France info – Camille Grenu
Il faudrait presque une prime de risque ?
Jean-Rémi Girard
C’est ce qu’on appelle la « pénibilité », en fait.
Et à l’Éducation nationale, ça n’existe pas. Il n’y a aucune reconnaissance légale de la pénibilité de nos métiers.
Et pourtant, je peux vous assurer que les accompagnants d’élèves en situation de handicap, eux, ils connaissent bien la pénibilité au quotidien.
Beaucoup d’enseignants, de CPE, d’assistants d’éducation aussi.
Et on parle là d’un métier essentiel, un des piliers de la République.
S’il n’y a plus d’école, il n’y a plus de République.
On a laissé tout ça s’effriter, doucement mais sûrement. Pas seulement le gouvernement actuel ou François Bayrou, non, c’est plus large.
Et aujourd’hui, on regarde ce qui commence à ressembler à un champ de ruines, en se disant : « ah oui, il faudrait peut-être faire quelque chose… »

France info – Camille Grenu
Parce qu’il y a aussi un cercle vicieux : dans certains endroits, comme le 93, il y a beaucoup de profs absents à cause des conditions de travail. Moins d’encadrement, des jeunes livrés à eux-mêmes, des parents qui se démobilisent…
Jean-Rémi Girard
C’est pour ça que l’Éducation nationale est nationale : l’objectif, c’est d’avoir des fonctionnaires sur tout le territoire.
Mais notre fameux système de mutation peut poser problème. Vous habitez en Bretagne, vous passez le concours… et vous savez que vous n’y reviendrez peut-être jamais. Dans certaines disciplines, 20 ans, c’est optimiste.
Et les académies les plus en difficulté, celles avec le plus de problèmes, les classes sociales les plus défavorisées — Créteil, Versailles, certains DOM comme Mayotte — ce sont justement les endroits où l’on recrute en urgence, sans formation, parfois du vendredi pour le lundi.
Moins de remplaçants disponibles, ou avec des délais bien plus longs.
Donc on ajoute des difficultés à des difficultés déjà existantes.
Mais la crise, aujourd’hui, elle dépasse ces quelques zones. On est sur une crise globale, à l’échelle du pays.

France info – Camille Grenu
Jean-Rémi Girard, êtes-vous favorable à la fouille des élèves ?
Jean-Rémi Girard
Cette proposition contient des éléments très intéressants, notamment la mise en place automatique de la protection fonctionnelle. Et ça, nous la demandons depuis longtemps pour l’Éducation nationale.
Journaliste
Vous pouvez expliquer rapidement de quoi il s’agit ?
Jean-Rémi Girard
Oui, bien sûr. La protection fonctionnelle, c’est un dispositif de la fonction publique. Les policiers le connaissent bien.

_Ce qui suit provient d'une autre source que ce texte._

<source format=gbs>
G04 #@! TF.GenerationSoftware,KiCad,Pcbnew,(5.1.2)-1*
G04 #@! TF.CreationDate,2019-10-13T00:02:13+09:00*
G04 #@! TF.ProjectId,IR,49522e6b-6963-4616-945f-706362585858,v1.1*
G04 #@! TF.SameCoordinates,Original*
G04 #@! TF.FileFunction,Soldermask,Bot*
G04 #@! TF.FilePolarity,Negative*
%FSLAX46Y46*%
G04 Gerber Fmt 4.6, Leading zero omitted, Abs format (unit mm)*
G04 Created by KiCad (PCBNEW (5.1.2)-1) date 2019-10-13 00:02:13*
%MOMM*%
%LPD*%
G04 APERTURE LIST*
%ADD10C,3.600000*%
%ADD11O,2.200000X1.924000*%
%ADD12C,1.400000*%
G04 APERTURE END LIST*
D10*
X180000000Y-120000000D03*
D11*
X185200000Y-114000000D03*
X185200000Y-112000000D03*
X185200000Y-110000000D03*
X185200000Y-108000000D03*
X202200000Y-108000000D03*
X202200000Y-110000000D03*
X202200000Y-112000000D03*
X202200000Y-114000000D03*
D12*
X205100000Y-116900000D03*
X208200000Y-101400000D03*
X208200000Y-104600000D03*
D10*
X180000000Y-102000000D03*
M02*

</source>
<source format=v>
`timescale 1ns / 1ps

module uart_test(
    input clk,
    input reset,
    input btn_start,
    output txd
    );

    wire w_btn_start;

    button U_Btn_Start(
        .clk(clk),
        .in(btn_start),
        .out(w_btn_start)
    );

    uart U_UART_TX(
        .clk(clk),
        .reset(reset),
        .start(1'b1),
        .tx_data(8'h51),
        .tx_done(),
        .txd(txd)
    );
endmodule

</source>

Quand vous êtes victime d’une agression, vous pouvez demander cette protection. Si elle est accordée, il y a deux choses : d’une part, les frais de justice (avocat, etc.) sont pris en charge ; d’autre part, votre employeur s’engage à vous protéger concrètement.
Cela peut vouloir dire : vous n’allez pas en cours, vous restez chez vous, ou encore qu’une protection policière est mise en place autour de l’établissement.

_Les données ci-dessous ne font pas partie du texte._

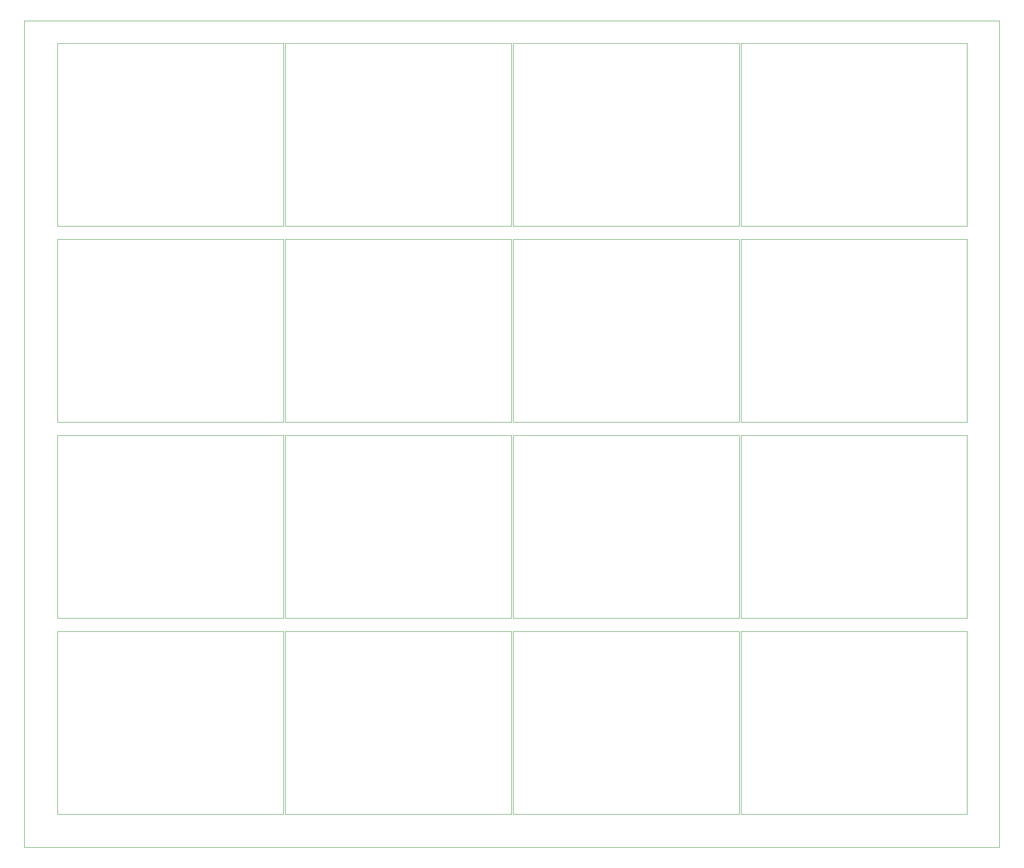
<source format=gko>
G04*
G04 #@! TF.GenerationSoftware,Altium Limited,Altium Designer,18.1.9 (240)*
G04*
G04 Layer_Color=16711935*
%FSLAX24Y24*%
%MOIN*%
G70*
G01*
G75*
%ADD50C,0.0010*%
%ADD51C,0.0020*%
D50*
X0Y0D02*
Y62400D01*
X73600D01*
Y0D02*
Y62400D01*
X0Y0D02*
X73600D01*
D51*
X2501Y2500D02*
Y16300D01*
Y2500D02*
X19550D01*
X2501Y16300D02*
X19550D01*
Y2500D02*
Y16300D01*
X19701Y2500D02*
Y16300D01*
Y2500D02*
X36750D01*
X19701Y16300D02*
X36750D01*
Y2500D02*
Y16300D01*
X36901Y2500D02*
Y16300D01*
Y2500D02*
X53950D01*
X36901Y16300D02*
X53950D01*
Y2500D02*
Y16300D01*
X54101Y2500D02*
Y16300D01*
Y2500D02*
X71150D01*
X54101Y16300D02*
X71150D01*
Y2500D02*
Y16300D01*
X2501Y17300D02*
Y31100D01*
Y17300D02*
X19550D01*
X2501Y31100D02*
X19550D01*
Y17300D02*
Y31100D01*
X19701Y17300D02*
Y31100D01*
Y17300D02*
X36750D01*
X19701Y31100D02*
X36750D01*
Y17300D02*
Y31100D01*
X36901Y17300D02*
Y31100D01*
Y17300D02*
X53950D01*
X36901Y31100D02*
X53950D01*
Y17300D02*
Y31100D01*
X54101Y17300D02*
Y31100D01*
Y17300D02*
X71150D01*
X54101Y31100D02*
X71150D01*
Y17300D02*
Y31100D01*
X2501Y32100D02*
Y45900D01*
Y32100D02*
X19550D01*
X2501Y45900D02*
X19550D01*
Y32100D02*
Y45900D01*
X19701Y32100D02*
Y45900D01*
Y32100D02*
X36750D01*
X19701Y45900D02*
X36750D01*
Y32100D02*
Y45900D01*
X36901Y32100D02*
Y45900D01*
Y32100D02*
X53950D01*
X36901Y45900D02*
X53950D01*
Y32100D02*
Y45900D01*
X54101Y32100D02*
Y45900D01*
Y32100D02*
X71150D01*
X54101Y45900D02*
X71150D01*
Y32100D02*
Y45900D01*
X2501Y46900D02*
Y60700D01*
Y46900D02*
X19550D01*
X2501Y60700D02*
X19550D01*
Y46900D02*
Y60700D01*
X19701Y46900D02*
Y60700D01*
Y46900D02*
X36750D01*
X19701Y60700D02*
X36750D01*
Y46900D02*
Y60700D01*
X36901Y46900D02*
Y60700D01*
Y46900D02*
X53950D01*
X36901Y60700D02*
X53950D01*
Y46900D02*
Y60700D01*
X54101Y46900D02*
Y60700D01*
Y46900D02*
X71150D01*
X54101Y60700D02*
X71150D01*
Y46900D02*
Y60700D01*
M02*

</source>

Au SNALC, nous en faisons beaucoup la demande, surtout depuis Samuel Paty. Malheureusement, elle est encore trop souvent refusée.
Concernant la fouille, on est vraiment dans des cas très spécifiques : menace, danger imminent, situation exceptionnelle.

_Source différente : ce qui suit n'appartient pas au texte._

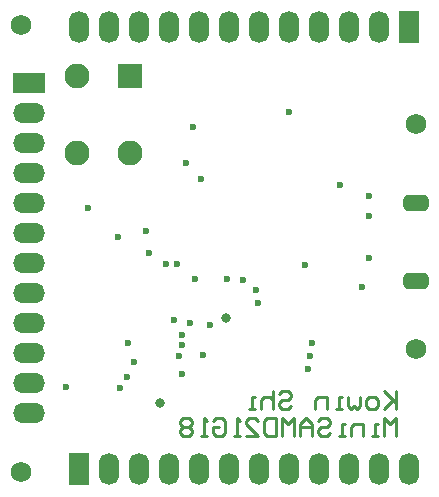
<source format=gbs>
G04 Layer_Color=16711935*
%FSLAX44Y44*%
%MOMM*%
G71*
G01*
G75*
%ADD26C,0.2540*%
%ADD37C,0.6000*%
%ADD45R,2.1032X2.1032*%
%ADD57C,1.7272*%
%ADD58O,1.7032X2.7032*%
%ADD59R,1.7032X2.7032*%
G04:AMPARAMS|DCode=60|XSize=2.2032mm|YSize=1.4032mm|CornerRadius=0.4616mm|HoleSize=0mm|Usage=FLASHONLY|Rotation=180.000|XOffset=0mm|YOffset=0mm|HoleType=Round|Shape=RoundedRectangle|*
%AMROUNDEDRECTD60*
21,1,2.2032,0.4800,0,0,180.0*
21,1,1.2800,1.4032,0,0,180.0*
1,1,0.9232,-0.6400,0.2400*
1,1,0.9232,0.6400,0.2400*
1,1,0.9232,0.6400,-0.2400*
1,1,0.9232,-0.6400,-0.2400*
%
%ADD60ROUNDEDRECTD60*%
%ADD61O,2.7032X1.7032*%
%ADD62R,2.7032X1.7032*%
%ADD63C,2.1032*%
%ADD64C,0.8032*%
D26*
X579000Y286000D02*
Y301235D01*
X573922Y296157D01*
X568843Y301235D01*
Y286000D01*
X563765D02*
X558687D01*
X561226D01*
Y296157D01*
X563765D01*
X551069Y286000D02*
Y296157D01*
X543451D01*
X540912Y293617D01*
Y286000D01*
X535834D02*
X530756D01*
X533295D01*
Y296157D01*
X535834D01*
X512981Y298696D02*
X515521Y301235D01*
X520599D01*
X523138Y298696D01*
Y296157D01*
X520599Y293617D01*
X515521D01*
X512981Y291078D01*
Y288539D01*
X515521Y286000D01*
X520599D01*
X523138Y288539D01*
X507903Y286000D02*
Y296157D01*
X502825Y301235D01*
X497746Y296157D01*
Y286000D01*
Y293617D01*
X507903D01*
X492668Y286000D02*
Y301235D01*
X487590Y296157D01*
X482511Y301235D01*
Y286000D01*
X477433Y301235D02*
Y286000D01*
X469815D01*
X467276Y288539D01*
Y298696D01*
X469815Y301235D01*
X477433D01*
X452041Y286000D02*
X462198D01*
X452041Y296157D01*
Y298696D01*
X454580Y301235D01*
X459659D01*
X462198Y298696D01*
X446963Y286000D02*
X441884D01*
X444423D01*
Y301235D01*
X446963Y298696D01*
X424110D02*
X426649Y301235D01*
X431728D01*
X434267Y298696D01*
Y288539D01*
X431728Y286000D01*
X426649D01*
X424110Y288539D01*
Y293617D01*
X429188D01*
X419032Y286000D02*
X413953D01*
X416493D01*
Y301235D01*
X419032Y298696D01*
X406336D02*
X403797Y301235D01*
X398718D01*
X396179Y298696D01*
Y296157D01*
X398718Y293617D01*
X396179Y291078D01*
Y288539D01*
X398718Y286000D01*
X403797D01*
X406336Y288539D01*
Y291078D01*
X403797Y293617D01*
X406336Y296157D01*
Y298696D01*
X403797Y293617D02*
X398718D01*
X579000Y324235D02*
Y309000D01*
Y314078D01*
X568843Y324235D01*
X576461Y316618D01*
X568843Y309000D01*
X561226D02*
X556147D01*
X553608Y311539D01*
Y316618D01*
X556147Y319157D01*
X561226D01*
X563765Y316618D01*
Y311539D01*
X561226Y309000D01*
X548530Y319157D02*
Y311539D01*
X545991Y309000D01*
X543451Y311539D01*
X540912Y309000D01*
X538373Y311539D01*
Y319157D01*
X533295Y309000D02*
X528216D01*
X530756D01*
Y319157D01*
X533295D01*
X520599Y309000D02*
Y319157D01*
X512981D01*
X510442Y316618D01*
Y309000D01*
X479972Y321696D02*
X482511Y324235D01*
X487590D01*
X490129Y321696D01*
Y319157D01*
X487590Y316618D01*
X482511D01*
X479972Y314078D01*
Y311539D01*
X482511Y309000D01*
X487590D01*
X490129Y311539D01*
X474894Y324235D02*
Y309000D01*
Y316618D01*
X472355Y319157D01*
X467276D01*
X464737Y316618D01*
Y309000D01*
X459659D02*
X454580D01*
X457119D01*
Y319157D01*
X459659D01*
D37*
X395000Y354000D02*
D03*
X415000Y355000D02*
D03*
X421030Y379730D02*
D03*
X299000Y328000D02*
D03*
X343000Y455000D02*
D03*
X414000Y504000D02*
D03*
X401000Y517000D02*
D03*
X407000Y548000D02*
D03*
X502000Y431000D02*
D03*
X556000Y472000D02*
D03*
Y437000D02*
D03*
X550000Y412000D02*
D03*
X409000Y419000D02*
D03*
X367000Y460000D02*
D03*
X398000Y339000D02*
D03*
X345000Y327000D02*
D03*
X398000Y363000D02*
D03*
X397999Y371999D02*
D03*
X351000Y336000D02*
D03*
X357000Y349000D02*
D03*
X351999Y364999D02*
D03*
X504402Y343000D02*
D03*
X506000Y354000D02*
D03*
X507402Y365000D02*
D03*
X392999Y431999D02*
D03*
X384000Y432000D02*
D03*
X370000Y441000D02*
D03*
X462000Y399000D02*
D03*
X404000Y382000D02*
D03*
X390999Y383999D02*
D03*
X460000Y410000D02*
D03*
X488000Y560000D02*
D03*
X435760Y419240D02*
D03*
X449000Y418000D02*
D03*
X556000Y489000D02*
D03*
X531000Y499000D02*
D03*
X318000Y479000D02*
D03*
D45*
X353500Y590500D02*
D03*
D57*
X596000Y550000D02*
D03*
Y360000D02*
D03*
X261000Y634000D02*
D03*
Y256000D02*
D03*
D58*
X310300Y632000D02*
D03*
X335700D02*
D03*
X361100D02*
D03*
X386500D02*
D03*
X411900D02*
D03*
X437300D02*
D03*
X462700D02*
D03*
X488100D02*
D03*
X513500D02*
D03*
X538900D02*
D03*
X564300D02*
D03*
X589700Y258000D02*
D03*
X564300D02*
D03*
X538900D02*
D03*
X513500D02*
D03*
X488100D02*
D03*
X462700D02*
D03*
X437300D02*
D03*
X411900D02*
D03*
X386500D02*
D03*
X361100D02*
D03*
X335700D02*
D03*
D59*
X589700Y632000D02*
D03*
X310300Y258000D02*
D03*
D60*
X595375Y417000D02*
D03*
Y483000D02*
D03*
D61*
X268000Y305300D02*
D03*
Y330700D02*
D03*
Y356100D02*
D03*
Y381500D02*
D03*
Y406900D02*
D03*
Y432300D02*
D03*
Y457700D02*
D03*
Y483100D02*
D03*
Y508500D02*
D03*
Y533900D02*
D03*
Y559300D02*
D03*
D62*
Y584700D02*
D03*
D63*
X353500Y525500D02*
D03*
X308500D02*
D03*
Y590500D02*
D03*
D64*
X435000Y386000D02*
D03*
X379000Y314000D02*
D03*
M02*

</source>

Dans ces cas-là, que le chef d’établissement puisse ouvrir un casier ou regarder dans un sac, ça ne nous semble pas délirant.
Mais il faut s’assurer que ce soit légal, que ce soit constitutionnel.
Et surtout, ce ne doit pas être une obligation. Il ne faut pas que le chef d’établissement soit en tort s’il n’a pas fouillé lui-même.
Il doit garder la possibilité d’appeler la police. Il faut que ce soit à son appréciation.